FIG. 1 is a structural explanatory view of a steel pipe pile main body showing a first embodiment of the present invention.

FIG. 2 is a structural explanatory view of one of a pair of wing pieces attached to the steel pipe pile main body.

FIG. 3 is another structural explanatory view of a pair of blade pieces attached to the steel pipe pile main body.

FIG. 4 is a structural explanatory view of a steel pipe pile in the present embodiment when the wing pieces are closed.

FIG. 5 is a structural explanatory view of a steel pipe pile when the wing pieces are in an expanded state.

FIG. 6 is a structural explanatory view of a steel pipe pile main body showing a second embodiment of the present invention.

FIG. 7 is a structural explanatory view of one of a pair of wing pieces attached to the steel pipe pile main body.

FIG. 8 is another structural explanatory view of a pair of blade pieces attached to the steel pipe pile main body.

FIG. 9 is a structural explanatory view of the steel pipe pile in the present embodiment when the wing pieces are closed.

FIG. 10 is a structural explanatory view of a steel pipe pile when the wing pieces are in an expanded state.

[Explanation of symbols]

 DESCRIPTION OF SYMBOLS 1, 1 'Steel pipe pile 10 Steel pipe pile main body 11 Hollow cylindrical body 12 Disc-shaped pivot body 13 Pin hole 14 Boss 14a Boss hole 15,16 Stop ring 17,18 Stopper means 20,25 First and second wing pieces 20a , 25a First arc portion 20b, 25b Second arc portion 20c, 25c Straight portion 21, 26 First and second pin members 21 ', 26' Pin members 21'a, 26'a First straight portion 21 "a , 26 ″ a second straight portion 22, 27 plate blade 22a, 27a blade portion 25 second wing piece 26 pin member

 ──────────────────────────────────────────────────の Continuing on the front page (72) Inventor Hidenori Koizumi 2-3-6 Akasaka, Minato-ku, Tokyo F-term in Komatsu Manufacturing Co., Ltd. (reference) 2D041 AA02 BA21 BA32 BA33 CA01 CB06 DB02 FA02 FA14 2D050 AA06 CA01 CB01 CB23

Claims (5)

[Claims] 1. A hollow steel pipe pile having two or more blades supported at one end of a main body of the steel pipe pile so as to be rotatable around two or more shaft portions parallel to the center line thereof.

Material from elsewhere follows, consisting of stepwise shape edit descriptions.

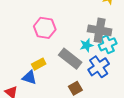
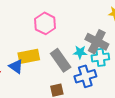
yellow rectangle: (39, 64) -> (29, 56), size x1.5

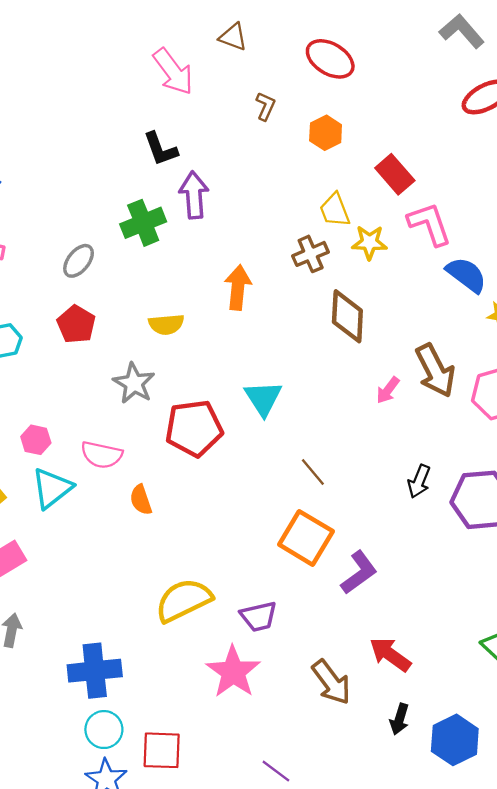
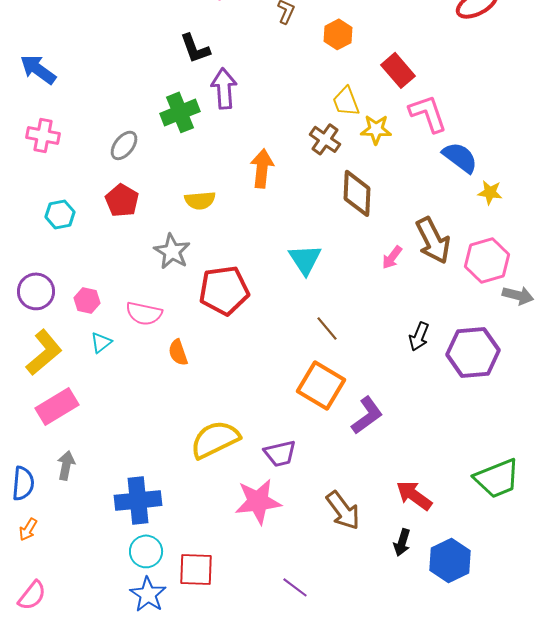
brown cross: (311, 254) -> (325, 139), turned -32
cyan triangle: (263, 398) -> (305, 259), moved
cyan triangle: (52, 488) -> (101, 342), size x0.6
red arrow: (390, 654) -> (414, 495), moved
pink star: (233, 672) -> (258, 501), turned 30

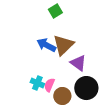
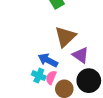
blue arrow: (46, 45) -> (48, 60), moved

Each wing piece constitutes a single circular arc portion when a part of each wing piece is overlapped and laminated, and the diameter of the single circle is substantially equal to the outer diameter of the steel pipe pile. A steel pipe pile, which is set to be equal, and has a plate blade having a required length protruding from a part of a chord of each wing piece. 2. The center of rotation of each wing piece is in the vicinity of the circular arc portion, and the plate blade projects at a chord position that does not interfere with each other when the single circle is formed by the rotation of each wing piece. The steel pipe pile according to claim 1, wherein 3. The steel pipe pile according to claim 1, wherein one end of the steel pipe pile has a pivot portion for pivotally supporting a support shaft of the wing piece. 4. The steel pipe pile according to claim 3, wherein the pivot portion is fixed to an end face of the steel pipe pile main body, and is formed of a disk having a diameter substantially equal to an outer diameter of the steel pipe pile. 5. The steel pipe pile according to claim 1, wherein said blade piece has stopper means for defining a rotation limit thereof.